== Data for this exercise ==

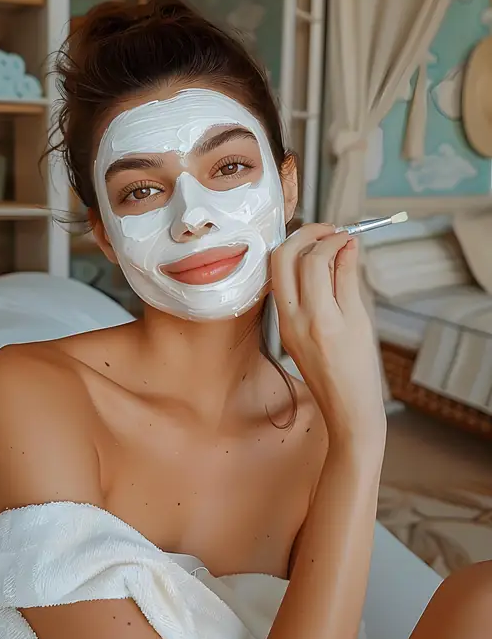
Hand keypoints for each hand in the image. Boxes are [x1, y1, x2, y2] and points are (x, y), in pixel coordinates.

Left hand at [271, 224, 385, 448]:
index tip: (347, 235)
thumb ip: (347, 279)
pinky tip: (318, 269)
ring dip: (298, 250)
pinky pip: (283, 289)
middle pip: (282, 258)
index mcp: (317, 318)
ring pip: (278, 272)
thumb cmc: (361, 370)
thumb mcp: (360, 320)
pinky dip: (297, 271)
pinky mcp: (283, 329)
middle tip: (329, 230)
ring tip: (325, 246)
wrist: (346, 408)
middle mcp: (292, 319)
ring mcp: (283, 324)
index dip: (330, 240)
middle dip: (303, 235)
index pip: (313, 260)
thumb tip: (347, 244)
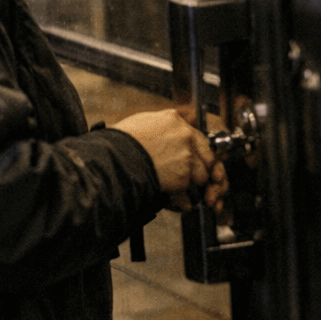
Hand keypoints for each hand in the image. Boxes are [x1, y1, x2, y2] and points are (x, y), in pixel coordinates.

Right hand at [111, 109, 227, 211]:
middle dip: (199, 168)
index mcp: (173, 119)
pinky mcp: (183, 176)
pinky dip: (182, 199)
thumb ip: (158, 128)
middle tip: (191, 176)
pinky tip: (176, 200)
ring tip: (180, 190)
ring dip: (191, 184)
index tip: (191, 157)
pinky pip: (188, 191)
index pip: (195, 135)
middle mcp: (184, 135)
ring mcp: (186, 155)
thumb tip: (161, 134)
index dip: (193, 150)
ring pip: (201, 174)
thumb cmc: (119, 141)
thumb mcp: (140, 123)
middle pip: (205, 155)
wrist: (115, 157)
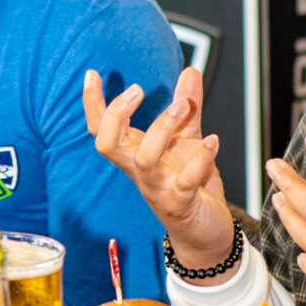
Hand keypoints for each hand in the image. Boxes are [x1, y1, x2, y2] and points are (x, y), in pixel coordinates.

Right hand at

===
== Data for this exercise ==

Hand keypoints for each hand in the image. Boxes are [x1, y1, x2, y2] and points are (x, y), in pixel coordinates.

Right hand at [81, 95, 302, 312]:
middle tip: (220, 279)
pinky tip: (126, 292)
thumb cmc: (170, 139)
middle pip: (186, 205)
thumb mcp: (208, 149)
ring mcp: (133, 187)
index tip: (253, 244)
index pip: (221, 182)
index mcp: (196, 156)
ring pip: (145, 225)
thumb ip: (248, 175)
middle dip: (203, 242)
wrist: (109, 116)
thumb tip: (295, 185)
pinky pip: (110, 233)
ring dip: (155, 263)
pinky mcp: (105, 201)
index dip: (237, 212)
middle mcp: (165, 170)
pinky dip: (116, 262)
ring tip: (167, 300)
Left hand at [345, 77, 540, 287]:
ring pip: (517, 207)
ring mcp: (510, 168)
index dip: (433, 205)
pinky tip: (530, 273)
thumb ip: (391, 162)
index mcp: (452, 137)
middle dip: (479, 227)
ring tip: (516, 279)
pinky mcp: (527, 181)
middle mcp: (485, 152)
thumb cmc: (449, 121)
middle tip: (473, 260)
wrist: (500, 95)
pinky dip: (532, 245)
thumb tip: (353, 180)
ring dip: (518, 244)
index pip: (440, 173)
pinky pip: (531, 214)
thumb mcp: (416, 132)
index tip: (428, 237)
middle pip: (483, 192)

===
== Data for this exercise ==

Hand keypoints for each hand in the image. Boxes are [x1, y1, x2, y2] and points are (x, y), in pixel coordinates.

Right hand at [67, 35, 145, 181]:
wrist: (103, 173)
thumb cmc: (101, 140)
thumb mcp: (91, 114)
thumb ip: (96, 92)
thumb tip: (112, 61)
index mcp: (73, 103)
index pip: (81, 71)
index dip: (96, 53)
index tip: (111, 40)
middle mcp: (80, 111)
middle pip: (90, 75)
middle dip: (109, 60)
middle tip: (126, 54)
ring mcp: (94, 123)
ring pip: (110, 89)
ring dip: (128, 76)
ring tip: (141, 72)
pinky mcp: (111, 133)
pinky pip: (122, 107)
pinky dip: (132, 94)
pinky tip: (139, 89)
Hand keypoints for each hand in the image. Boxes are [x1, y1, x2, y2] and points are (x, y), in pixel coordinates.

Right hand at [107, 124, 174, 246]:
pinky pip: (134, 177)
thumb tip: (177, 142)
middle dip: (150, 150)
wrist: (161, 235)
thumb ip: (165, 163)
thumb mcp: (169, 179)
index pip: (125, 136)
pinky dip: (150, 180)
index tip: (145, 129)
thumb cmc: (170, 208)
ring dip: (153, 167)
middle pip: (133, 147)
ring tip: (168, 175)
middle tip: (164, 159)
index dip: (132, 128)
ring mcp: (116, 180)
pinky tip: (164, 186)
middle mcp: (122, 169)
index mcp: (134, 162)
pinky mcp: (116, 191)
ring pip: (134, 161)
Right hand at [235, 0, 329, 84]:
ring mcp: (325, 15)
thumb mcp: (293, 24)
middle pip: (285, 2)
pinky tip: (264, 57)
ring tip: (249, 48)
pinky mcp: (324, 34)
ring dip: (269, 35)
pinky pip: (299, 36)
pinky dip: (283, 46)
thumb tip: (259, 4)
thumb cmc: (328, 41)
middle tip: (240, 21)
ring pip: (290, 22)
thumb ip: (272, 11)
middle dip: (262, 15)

===

• _Task objective_: Looking through the data above, copy out each line in which the string "Right" occurs.

• _Answer to this problem_:
Right hand at [111, 109, 227, 211]:
Right hand at
Right hand at [81, 95, 302, 312]:
Right hand at [67, 35, 145, 181]:
Right hand at [107, 124, 174, 246]:
Right hand at [235, 0, 329, 84]:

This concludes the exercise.